'Implications of the Crisis for Emerging Market Financial Systems' - Transcript of Remarks by Mr Tharman Shanmugaratnam, Minister for Finance Singapore - Panel Discussion on "Reforming Global Finance", Russia Singapore Business Forum, 29 September 200906 Nov 2009
1. The focus of financial reforms over the last several months has been on the problems of the banking and financial systems in the most developed markets, which are what led to this financial crisis.
2. It is understandable that the first priority has been to fix the banking and financial systems of the advanced world. But it is important for the rest of the world not to derive the wrong lessons as the advanced financial systems move towards re-regulation - as they move towards a return to traditional norms of prudent banking supervision and avoid the excesses on both unregulated derivatives markets and unregulated securisation. It is important that we don’t derive wrong lessons for the rest of the world.
3. The basic problem in the most advanced financial markets was the tragic failure of policy. There was a failure to address the remarkable buildup of leverage - both explicit leverage, and leverage embedded in financial products. There was also a failure to address regulatory arbitrage between the banking and the shadow banking systems. The very growth of the shadow banking system was motivated by the desire of market participants to avoid the capital charges and other requirements that banks were obliged to meet.

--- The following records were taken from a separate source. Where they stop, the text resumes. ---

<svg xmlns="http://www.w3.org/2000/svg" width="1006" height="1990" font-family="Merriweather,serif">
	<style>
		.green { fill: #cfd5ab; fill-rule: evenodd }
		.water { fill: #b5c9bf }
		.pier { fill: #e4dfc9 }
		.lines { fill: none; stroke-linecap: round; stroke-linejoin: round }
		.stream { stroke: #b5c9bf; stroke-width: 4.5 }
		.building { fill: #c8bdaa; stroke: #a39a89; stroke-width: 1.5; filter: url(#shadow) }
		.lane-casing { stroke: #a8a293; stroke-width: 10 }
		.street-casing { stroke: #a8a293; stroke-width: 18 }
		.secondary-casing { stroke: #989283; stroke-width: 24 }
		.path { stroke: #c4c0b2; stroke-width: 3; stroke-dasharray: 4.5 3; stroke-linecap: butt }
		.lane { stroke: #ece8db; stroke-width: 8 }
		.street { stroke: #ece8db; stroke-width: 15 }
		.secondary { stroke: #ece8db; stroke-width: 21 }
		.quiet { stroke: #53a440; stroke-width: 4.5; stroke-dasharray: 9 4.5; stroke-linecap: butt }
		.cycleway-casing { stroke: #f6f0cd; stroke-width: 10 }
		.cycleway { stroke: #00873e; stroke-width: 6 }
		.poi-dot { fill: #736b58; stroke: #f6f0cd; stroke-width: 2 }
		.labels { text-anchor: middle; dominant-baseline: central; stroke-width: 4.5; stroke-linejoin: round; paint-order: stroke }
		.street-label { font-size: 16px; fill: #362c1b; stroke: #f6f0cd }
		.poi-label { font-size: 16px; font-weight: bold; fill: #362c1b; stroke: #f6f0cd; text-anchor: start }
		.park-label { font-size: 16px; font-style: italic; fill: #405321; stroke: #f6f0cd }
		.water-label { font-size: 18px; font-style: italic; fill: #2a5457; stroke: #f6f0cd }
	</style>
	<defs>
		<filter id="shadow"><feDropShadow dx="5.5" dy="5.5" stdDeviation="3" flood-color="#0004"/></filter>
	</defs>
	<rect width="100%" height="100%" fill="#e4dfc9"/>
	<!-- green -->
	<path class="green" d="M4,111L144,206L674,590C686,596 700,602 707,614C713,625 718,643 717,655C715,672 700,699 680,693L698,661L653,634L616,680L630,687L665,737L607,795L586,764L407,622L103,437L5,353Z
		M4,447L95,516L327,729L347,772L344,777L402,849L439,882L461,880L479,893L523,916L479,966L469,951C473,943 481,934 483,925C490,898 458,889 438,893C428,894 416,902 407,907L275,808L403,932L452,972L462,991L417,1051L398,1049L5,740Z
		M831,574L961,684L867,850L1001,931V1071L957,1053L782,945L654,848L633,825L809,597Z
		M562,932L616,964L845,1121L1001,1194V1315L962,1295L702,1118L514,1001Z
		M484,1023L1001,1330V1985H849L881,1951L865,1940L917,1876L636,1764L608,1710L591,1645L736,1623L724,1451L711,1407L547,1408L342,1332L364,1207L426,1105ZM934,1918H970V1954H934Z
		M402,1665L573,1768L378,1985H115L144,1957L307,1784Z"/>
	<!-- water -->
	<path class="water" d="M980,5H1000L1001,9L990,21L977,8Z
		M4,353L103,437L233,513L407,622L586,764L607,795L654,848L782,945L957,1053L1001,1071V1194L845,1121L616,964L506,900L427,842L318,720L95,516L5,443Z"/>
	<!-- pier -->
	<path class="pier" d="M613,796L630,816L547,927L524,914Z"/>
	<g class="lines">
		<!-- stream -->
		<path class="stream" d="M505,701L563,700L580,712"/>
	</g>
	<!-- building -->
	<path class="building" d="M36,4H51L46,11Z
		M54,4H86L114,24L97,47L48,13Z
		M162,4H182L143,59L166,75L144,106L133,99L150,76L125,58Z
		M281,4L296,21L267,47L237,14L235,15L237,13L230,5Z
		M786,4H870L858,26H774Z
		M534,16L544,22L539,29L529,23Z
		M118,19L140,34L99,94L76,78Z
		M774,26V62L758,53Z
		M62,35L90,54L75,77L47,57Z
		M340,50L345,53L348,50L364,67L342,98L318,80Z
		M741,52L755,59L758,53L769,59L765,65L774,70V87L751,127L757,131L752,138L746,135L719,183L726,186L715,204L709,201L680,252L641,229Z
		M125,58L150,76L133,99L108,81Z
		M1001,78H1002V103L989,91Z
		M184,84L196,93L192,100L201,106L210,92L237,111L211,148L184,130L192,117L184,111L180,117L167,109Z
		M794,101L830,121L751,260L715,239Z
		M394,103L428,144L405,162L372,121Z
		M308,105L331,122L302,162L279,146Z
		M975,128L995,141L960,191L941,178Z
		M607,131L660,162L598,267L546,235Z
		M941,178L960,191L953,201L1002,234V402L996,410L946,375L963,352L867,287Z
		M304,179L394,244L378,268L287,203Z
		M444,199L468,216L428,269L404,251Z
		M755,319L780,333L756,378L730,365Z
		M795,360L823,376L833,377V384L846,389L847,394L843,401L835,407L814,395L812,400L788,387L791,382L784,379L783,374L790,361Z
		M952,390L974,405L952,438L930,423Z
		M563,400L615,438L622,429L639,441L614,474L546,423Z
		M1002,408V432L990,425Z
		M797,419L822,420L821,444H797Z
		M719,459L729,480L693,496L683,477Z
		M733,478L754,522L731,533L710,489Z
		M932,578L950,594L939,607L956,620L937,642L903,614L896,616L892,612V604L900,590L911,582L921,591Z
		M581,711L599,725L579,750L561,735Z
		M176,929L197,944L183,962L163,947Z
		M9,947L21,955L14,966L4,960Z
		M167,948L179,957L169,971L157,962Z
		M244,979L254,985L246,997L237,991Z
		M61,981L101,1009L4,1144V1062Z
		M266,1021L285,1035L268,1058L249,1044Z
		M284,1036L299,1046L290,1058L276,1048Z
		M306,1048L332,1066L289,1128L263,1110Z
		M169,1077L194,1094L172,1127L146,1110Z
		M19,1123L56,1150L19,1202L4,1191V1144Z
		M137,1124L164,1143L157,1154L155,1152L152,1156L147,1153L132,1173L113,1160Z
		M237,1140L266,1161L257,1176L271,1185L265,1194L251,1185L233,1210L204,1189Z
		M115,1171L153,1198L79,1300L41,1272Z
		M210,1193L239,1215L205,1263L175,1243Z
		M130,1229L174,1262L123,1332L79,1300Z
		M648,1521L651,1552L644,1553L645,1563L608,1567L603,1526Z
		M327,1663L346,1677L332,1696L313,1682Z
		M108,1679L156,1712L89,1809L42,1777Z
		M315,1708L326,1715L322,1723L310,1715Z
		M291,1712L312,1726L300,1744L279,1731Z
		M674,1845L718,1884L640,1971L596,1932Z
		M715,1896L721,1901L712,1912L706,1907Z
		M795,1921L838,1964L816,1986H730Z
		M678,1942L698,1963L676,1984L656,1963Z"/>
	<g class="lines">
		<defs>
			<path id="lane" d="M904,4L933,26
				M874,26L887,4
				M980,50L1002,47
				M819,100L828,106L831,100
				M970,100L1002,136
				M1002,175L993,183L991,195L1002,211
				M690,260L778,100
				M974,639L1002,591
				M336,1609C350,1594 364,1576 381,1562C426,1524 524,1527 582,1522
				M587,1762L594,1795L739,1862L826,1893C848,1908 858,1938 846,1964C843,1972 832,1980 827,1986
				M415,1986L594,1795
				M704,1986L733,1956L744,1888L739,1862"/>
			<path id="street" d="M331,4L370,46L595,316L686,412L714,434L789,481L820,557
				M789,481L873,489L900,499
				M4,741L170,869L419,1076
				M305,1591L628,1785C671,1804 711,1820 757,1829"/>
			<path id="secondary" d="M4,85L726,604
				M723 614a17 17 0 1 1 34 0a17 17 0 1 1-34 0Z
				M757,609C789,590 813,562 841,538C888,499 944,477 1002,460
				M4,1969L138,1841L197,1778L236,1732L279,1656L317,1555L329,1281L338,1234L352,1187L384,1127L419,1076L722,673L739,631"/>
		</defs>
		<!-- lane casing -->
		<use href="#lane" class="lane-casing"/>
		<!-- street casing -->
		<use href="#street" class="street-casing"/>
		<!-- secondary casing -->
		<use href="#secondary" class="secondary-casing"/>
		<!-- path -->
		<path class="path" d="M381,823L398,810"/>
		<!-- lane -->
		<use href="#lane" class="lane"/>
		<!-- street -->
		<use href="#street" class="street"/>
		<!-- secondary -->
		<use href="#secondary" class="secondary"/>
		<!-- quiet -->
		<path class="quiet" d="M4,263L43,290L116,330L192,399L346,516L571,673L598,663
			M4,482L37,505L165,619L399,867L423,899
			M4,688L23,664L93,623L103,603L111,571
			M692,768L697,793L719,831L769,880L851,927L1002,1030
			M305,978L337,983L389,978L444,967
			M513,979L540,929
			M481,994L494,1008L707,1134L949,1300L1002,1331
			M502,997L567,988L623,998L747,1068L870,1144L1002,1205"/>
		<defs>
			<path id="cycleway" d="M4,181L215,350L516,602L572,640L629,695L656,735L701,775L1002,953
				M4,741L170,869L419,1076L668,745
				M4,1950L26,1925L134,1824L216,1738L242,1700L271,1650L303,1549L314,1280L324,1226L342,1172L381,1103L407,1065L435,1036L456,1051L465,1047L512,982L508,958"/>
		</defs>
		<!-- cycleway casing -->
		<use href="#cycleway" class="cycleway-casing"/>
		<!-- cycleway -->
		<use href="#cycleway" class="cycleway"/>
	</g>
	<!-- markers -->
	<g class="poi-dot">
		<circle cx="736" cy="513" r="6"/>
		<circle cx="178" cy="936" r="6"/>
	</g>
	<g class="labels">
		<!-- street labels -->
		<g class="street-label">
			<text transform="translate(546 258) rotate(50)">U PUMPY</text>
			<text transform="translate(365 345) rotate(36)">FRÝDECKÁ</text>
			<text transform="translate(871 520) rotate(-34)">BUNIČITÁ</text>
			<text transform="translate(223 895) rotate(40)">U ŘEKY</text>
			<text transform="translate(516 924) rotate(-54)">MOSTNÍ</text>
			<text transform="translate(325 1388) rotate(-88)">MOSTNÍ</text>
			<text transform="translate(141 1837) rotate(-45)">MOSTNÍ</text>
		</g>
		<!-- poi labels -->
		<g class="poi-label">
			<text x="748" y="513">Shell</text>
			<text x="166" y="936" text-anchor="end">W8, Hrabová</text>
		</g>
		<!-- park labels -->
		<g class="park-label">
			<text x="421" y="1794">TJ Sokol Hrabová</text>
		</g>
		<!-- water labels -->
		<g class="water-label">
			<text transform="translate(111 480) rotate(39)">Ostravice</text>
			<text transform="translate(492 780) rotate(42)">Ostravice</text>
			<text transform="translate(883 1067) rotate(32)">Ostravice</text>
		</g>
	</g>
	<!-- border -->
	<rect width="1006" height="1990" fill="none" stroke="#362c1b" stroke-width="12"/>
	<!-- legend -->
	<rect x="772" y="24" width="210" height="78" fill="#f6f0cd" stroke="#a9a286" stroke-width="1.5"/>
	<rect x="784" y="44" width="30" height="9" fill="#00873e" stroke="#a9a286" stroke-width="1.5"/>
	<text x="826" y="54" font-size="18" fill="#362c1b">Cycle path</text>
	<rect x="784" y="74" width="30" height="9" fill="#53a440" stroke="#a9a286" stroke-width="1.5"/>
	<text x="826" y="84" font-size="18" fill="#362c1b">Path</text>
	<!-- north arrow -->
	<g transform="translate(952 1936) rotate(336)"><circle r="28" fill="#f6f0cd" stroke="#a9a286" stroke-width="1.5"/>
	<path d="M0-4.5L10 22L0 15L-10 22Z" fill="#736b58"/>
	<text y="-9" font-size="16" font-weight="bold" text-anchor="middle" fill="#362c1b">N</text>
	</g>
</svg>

4. Through the process now taking place at the Basel Committee, the Financial Stability Board (FSB) and other fora, including the G20, the advanced financial systems are moving the direction of re-regulation, tightening capital requirement particularly for the trading books of banks; and more so for systemically significant institutions. They will also require better quality capital. And they are moving towards a more level playing field in regulation between banking and the non-banking sector.
5. But the basic direction of travel for the emerging world is different from the most advanced markets. In the sense we will have to move from two ends of the spectrum towards a position that is closer to one another. The basic direction of travel in the emerging world has to be towards continued, gradual opening up and further diversification of their financial systems.
6. The financial systems of the emerging world, particularly in Asia, are still heavily dominated by banks, with underdeveloped capital markets. And in many cases the financial system on the whole is either state directed or not sufficiently open to competition from foreign institutions, or both.
7. So the basic direction of travel should continue towards diversifying financial systems away from heavily bank-centric systems by deepening capital markets, and towards the gradual opening up of financial systems to foreign competition. It has to be done while learning the right lessons from the problems from the advanced markets - ensuring that the capital markets are well-regulated and transparent, and ensuring that we do not allow the excessive leverage build up in the system as a whole even as we regulate each segment of the system, in other words, to keep our sights on macro prudential regulation.
8. As we gradually liberalise and diversify emerging market financial systems, we have to avoid purist approaches. It is not an “all or nothing” approach. In particular, we should avoid about a “Wimbledon” strategy - where you go for any competitive market outcome regardless of whether home country banks retain a role in your system.
9. The more judicious approaches appear to be in the middle ground. This ground has two main features. First, it involves a gradual, calibrated process of admitting foreign participants, ensuring that they have sufficient capital in their home jurisdictions; and ensuring that where they are not subsidiarised and hence do not keep capital in the host jurisdiction, they are subject to maintain some form of asset maintenance regime - requiring that they maintain the right proportion of domestic assets and liquid assets to back their liabilities in the host jurisdiction.
10. Second, it involves mitigating risks by having a few strong domestic banks as the anchors of your system. That is one of the lessons from this crisis. Canada, Australia, Singapore and Hong Kong, each with its few strong domestic banks, have each survived the crisis well, and indeed had avoided the excesses that led to the crisis. And these are not closed systems. They are open systems, open to foreign competition, with a relatively high degree of foreign participation in their financial systems compared to most.
11. This combination of having strong domestic anchors, and adequate foreign competition particularly in wholesale and capital markets, is a middle ground that is workable. It requires diligent regulation and supervision. But it allows us to maximize the benefits of globalization while avoiding excessive risks.
12. To summarise, the lessons from this crisis are not the same for different regions of the world. We should avoid translating the lessons that are applied to the West directly to the rest of the world, particularly to the emerging world.